▸ RECORDS FOR THIS TASK:
══════════

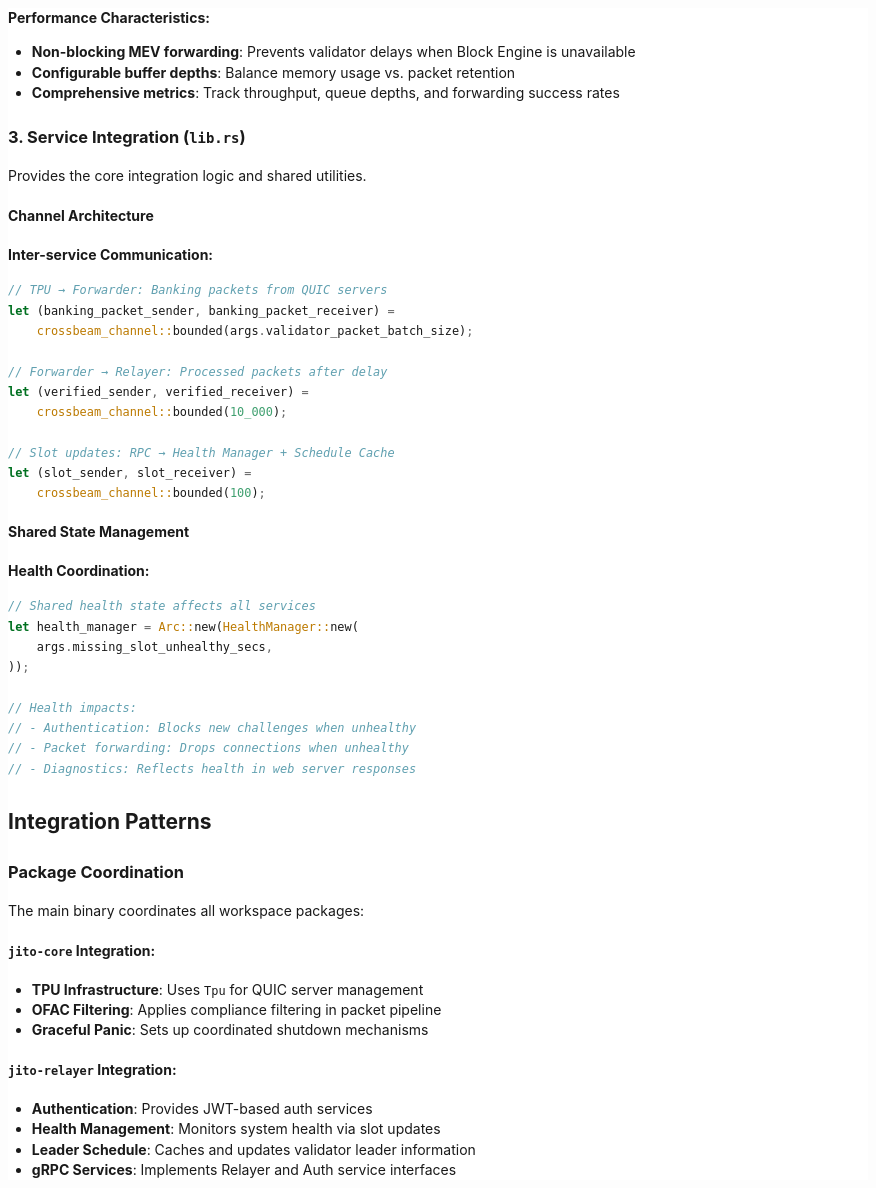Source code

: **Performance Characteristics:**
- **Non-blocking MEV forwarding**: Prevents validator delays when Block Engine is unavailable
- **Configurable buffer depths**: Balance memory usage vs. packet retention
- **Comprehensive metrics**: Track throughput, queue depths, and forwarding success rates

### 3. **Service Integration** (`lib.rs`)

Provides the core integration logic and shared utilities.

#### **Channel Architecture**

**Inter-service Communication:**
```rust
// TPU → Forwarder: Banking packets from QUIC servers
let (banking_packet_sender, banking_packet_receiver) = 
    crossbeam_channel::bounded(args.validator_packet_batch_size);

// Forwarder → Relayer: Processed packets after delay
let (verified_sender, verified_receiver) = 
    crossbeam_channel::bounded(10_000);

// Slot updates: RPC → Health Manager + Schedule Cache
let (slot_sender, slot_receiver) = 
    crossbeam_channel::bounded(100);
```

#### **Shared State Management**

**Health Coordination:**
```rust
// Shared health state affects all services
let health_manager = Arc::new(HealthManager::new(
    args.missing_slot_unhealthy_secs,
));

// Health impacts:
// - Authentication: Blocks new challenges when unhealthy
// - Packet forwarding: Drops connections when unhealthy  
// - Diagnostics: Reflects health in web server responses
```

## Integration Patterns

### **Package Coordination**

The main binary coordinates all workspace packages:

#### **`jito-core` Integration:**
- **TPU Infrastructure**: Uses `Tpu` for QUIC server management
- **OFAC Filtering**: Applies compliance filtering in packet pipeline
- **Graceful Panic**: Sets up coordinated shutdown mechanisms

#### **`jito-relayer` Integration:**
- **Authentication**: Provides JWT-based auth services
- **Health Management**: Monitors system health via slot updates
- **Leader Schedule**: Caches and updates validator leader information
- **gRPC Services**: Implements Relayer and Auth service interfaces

══════════

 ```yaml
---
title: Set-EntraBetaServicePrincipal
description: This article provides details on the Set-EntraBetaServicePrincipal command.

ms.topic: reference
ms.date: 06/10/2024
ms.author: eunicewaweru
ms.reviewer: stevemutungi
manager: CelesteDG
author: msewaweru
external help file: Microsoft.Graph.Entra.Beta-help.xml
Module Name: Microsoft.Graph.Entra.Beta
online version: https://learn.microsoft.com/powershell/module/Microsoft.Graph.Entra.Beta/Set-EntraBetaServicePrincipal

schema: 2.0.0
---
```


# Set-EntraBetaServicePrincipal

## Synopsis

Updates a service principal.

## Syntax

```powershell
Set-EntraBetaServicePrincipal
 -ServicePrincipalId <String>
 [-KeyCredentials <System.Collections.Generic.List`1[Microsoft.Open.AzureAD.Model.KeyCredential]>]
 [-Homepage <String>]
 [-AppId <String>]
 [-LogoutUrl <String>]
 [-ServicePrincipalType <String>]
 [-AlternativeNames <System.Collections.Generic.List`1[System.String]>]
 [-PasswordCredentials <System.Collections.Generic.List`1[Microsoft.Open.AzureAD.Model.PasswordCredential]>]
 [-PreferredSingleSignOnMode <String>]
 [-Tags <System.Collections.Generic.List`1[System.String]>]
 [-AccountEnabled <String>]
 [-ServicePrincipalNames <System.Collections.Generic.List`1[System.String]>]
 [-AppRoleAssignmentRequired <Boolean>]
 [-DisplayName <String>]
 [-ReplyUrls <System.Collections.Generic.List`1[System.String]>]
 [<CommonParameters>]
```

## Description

══════════

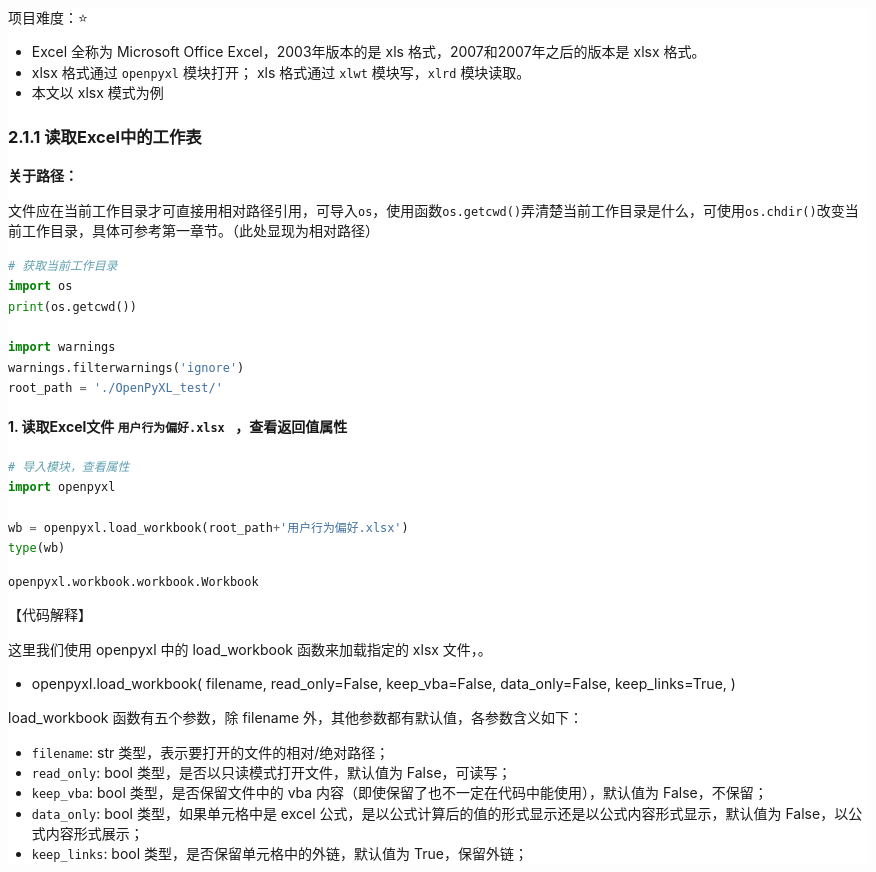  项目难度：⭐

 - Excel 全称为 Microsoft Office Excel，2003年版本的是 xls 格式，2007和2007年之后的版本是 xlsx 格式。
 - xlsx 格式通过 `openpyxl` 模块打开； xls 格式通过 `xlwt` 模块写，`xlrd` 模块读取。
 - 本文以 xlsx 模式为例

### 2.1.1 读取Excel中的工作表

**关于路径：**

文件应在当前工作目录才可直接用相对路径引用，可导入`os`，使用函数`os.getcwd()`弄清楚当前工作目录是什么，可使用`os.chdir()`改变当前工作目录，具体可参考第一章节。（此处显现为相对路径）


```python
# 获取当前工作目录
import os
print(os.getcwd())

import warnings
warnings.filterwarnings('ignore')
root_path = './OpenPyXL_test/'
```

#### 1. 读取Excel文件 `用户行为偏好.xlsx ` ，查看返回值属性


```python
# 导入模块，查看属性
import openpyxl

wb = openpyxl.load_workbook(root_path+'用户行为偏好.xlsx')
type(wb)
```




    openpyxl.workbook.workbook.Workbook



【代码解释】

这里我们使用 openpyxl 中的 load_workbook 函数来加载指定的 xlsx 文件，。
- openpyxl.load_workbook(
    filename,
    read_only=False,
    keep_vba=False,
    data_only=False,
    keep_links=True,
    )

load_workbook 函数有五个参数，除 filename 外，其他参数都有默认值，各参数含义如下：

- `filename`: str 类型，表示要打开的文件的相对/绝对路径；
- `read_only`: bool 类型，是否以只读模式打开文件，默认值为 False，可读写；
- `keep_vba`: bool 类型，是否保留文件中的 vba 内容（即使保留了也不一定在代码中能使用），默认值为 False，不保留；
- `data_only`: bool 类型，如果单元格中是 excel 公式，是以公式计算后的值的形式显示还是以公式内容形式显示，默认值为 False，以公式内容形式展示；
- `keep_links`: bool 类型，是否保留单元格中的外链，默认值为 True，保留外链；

══════════

Count every line of the listing that includes the word "author", then give that count and no other words.

2